En su tercer piso funcionó uno de los más diabólicos centros de concentración, tortura y exterminio de prisioneros detenidos-desaparecidos.

El nombre de Gallone salió a la luz cuando un oficial de aquella patota del Ministerio del Interior, el inspector Rodolfo Peregrino Fernández desertó y desde su exilio en Galicia vomitó todo lo mucho que sabía sobre su accionar ante Eduardo Luis Duhalde y Gustavo Roca, los abogados que encabezaban la Comisión Argentina por los Derechos Humanos (CADHU) en España.

Nunca quedó claro si Gallone participó del secuestro de Lucía Cullen, joven viuda de José Luis Nell e íntima del asesinado sacerdote Carlos Mugica, pero si que lo hizo en el del periodista Ernesto Luis Fosatti, quien, enamorado de Lucía, se puso a preguntar insistentemente por su paradero a altos oficiales del Ejército que habían sido sus compañeros en el Liceo Militar. Ninguno de los dos volvió a aparecer.

Su rostro se hizo famoso cuando en 1982, después de la Guerra de Malvinas, intento disolver una de las rondas de las Madres de Plaza de Mayo y el reportero gráfico Marcelo Ranea, de la agencia DyN, le tomó una serie de fotos mientras estrujaba a una de las madres, que había estallado en llanto. Una de las fotos se prestaba a un equívoco pues podía interpretarse que abrazaba a la desesperada mujer como consolándola. Y así fue como el inestimable auxilio de Clarín, la dictadura intentó popularizar la instantánea como símbolo de una imposible reconciliación entre víctimas y verdugos.

Gallone, que nunca se arrepintió de sus innumerables crímenes, si lo hizo de haberse prestado a esa maniobra.

Porque a partir de entonces, tal como le había sucedido a Alfredo Astiz tras rendirse en las islas Georgias, tuvo un rostro, lo que no le permitió zafar como si pudieron hacerlo varios miembros de las patotas como base en Moreno 1417, por ejemplo el architorturador apodado “Kung Fu” al que varios sobrevivientes identificaron como Juan Carlos Falcón, quien practicaba habitualmente sus golpes demoledores en los cuerpos de los prisioneros encapuchados, pero según el tribunal no lo pudieron demostrarlo fehacientemente. O el comisario Miguel Ángel Timarchi, que para colmo era tan o mas jefe que Gallone.

------------------------

* **CONSIGNA A**
¿Puedes transcribir sin cambios la parte de las entradas que empieza en su comienzo y termina en la línea que contiene "4: (880, 832)", con ambos extremos incluidos?
Las entradas no guardan ninguna relación con el fragmento.

* **ENTRADAS**
------------------------

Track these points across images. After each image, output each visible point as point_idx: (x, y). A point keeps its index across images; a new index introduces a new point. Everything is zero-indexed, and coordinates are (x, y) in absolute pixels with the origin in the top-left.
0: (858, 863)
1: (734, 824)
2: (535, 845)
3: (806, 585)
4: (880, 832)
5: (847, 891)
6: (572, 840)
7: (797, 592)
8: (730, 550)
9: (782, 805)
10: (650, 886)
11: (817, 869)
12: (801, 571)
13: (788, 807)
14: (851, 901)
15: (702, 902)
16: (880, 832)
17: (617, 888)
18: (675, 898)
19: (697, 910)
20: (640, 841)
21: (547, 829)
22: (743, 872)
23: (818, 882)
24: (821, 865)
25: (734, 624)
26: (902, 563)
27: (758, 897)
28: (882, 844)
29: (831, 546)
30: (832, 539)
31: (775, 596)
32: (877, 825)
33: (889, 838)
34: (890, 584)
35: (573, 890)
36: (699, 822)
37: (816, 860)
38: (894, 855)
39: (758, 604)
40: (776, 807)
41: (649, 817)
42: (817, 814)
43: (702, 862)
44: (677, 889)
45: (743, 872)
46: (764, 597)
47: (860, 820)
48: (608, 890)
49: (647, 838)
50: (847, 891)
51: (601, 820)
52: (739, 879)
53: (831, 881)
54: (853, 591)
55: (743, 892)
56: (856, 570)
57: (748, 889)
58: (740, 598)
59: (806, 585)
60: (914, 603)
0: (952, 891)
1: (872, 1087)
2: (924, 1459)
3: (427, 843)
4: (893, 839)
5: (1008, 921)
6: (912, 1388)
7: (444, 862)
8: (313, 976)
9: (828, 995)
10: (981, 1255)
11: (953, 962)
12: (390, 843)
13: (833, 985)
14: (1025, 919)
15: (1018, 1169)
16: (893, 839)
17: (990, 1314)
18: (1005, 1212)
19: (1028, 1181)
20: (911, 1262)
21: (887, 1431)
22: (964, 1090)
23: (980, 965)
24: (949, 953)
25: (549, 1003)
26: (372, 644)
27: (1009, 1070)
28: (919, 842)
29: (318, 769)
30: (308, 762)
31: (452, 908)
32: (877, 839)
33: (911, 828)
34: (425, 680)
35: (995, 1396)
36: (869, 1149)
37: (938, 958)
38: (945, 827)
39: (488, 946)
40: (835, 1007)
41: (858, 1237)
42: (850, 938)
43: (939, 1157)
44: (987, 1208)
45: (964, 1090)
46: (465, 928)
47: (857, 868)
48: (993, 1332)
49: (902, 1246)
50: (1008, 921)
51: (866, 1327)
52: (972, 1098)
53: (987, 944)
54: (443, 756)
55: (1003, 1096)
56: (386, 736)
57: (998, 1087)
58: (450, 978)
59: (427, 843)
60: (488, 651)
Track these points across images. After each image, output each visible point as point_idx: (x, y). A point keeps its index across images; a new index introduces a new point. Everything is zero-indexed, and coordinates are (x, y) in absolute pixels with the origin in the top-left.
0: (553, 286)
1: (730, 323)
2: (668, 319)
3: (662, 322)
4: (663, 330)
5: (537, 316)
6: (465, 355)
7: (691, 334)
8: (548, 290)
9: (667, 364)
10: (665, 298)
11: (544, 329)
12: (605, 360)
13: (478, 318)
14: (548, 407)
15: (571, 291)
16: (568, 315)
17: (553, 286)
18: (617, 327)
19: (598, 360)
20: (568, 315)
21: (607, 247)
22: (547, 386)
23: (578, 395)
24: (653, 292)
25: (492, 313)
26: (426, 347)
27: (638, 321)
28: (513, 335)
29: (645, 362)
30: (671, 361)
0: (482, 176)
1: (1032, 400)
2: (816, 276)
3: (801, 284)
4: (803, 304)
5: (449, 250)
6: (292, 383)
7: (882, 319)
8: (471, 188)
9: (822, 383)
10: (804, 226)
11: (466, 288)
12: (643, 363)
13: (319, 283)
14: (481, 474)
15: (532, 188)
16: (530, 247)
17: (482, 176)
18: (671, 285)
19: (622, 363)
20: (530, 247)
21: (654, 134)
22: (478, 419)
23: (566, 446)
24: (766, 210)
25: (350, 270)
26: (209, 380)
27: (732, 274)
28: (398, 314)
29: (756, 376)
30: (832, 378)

------------------------

* **CONSIGNA B**
¿Puedes retomar el fragmento sobre Gallone y continuarlo a partir de su última oración?

* **RESULTADO DEL EJERCICIO A**
Track these points across images. After each image, output each visible point as point_idx: (x, y). A point keeps its index across images; a new index introduces a new point. Everything is zero-indexed, and coordinates are (x, y) in absolute pixels with the origin in the top-left.
0: (858, 863)
1: (734, 824)
2: (535, 845)
3: (806, 585)
4: (880, 832)

* **RESULTADO DEL EJERCICIO B**
Eso fue en el año 2008, cuando se juzgó la “Masacre de Fátima”, el alevoso asesinato de 30 prisioneros detenidos-desaparecidos (veinte varones y diez muchachas) que fueron sacados de la “leonera” y los “tubos” (calabozos individuales) del tercer piso, molidos a golpes, drogados y llevados en un camión del Ejército la madrugada del viernes 20 de agosto a un descampado de la localidad de Fátima, en el partido de Pilar, donde fueron asesinados con un disparo de pistola en el occipucio y luego dinamitados de tal manera que aun hoy, 45 años después, no se ha podido establecer la identidad de nueve cadáveres.

El testimonio del cabo 1º Víctor Armando Luchina, que había sido parte de la custodia, la guardia del edificio fue determinante para que se lo condenara a prisión perpetua. Luchina dijo que a esos prisioneros se los denominaba en la jerga de los verdugos “R.A.F.” por las siglas de la Royal Air Force británica porque “estaban en el aire” y narró que alguna vez le ordenaron hacer una lista de ellos en lápiz, pues tras ser ingresados, los prisioneros solo debían identificarse ante sus captores y los demás reclusos con un número o arriesgarse a sufrir tremedas represalias que podían llegar a la ejecución in situ.

Once años más tarde, en un nuevo juicio que revisó todo lo que se conoció sobre la actuación de “las brigadas” de la SSF (que en aquellos primeros años de la dictadura dependían del Primer Cuerpo de Ejército, esto es del general Carlos Guillermo Suárez Mason, futuro vaciador de YPF) Gallone fue nuevamente condenado en un proceso en que se demostró que en la SSF era habitual violar a las cautivas (y en no pocas ocasiones, también a los cautivos) y ensayar todas las maneras de degradación y de causarles dolor, con el objetivo de destruirlos física y psíquicamente.

Un testimonio especialmente elocuente de lo que allí pasaba lo dio Carlos “Quique” Muñoz, publicado aqui. Muñoz puntualizó que era tal el sufrimiento que al despedirse de sus compañeros de infortunio, rescatado por en familiar que era alto oficial de la PFA tras doce días que le parecieron un siglo, un compañero le pidió que le trasmitiera a la dirección de Montoneros que de ser posible dinamitara ese infierno aunque fuera con ellos adentro.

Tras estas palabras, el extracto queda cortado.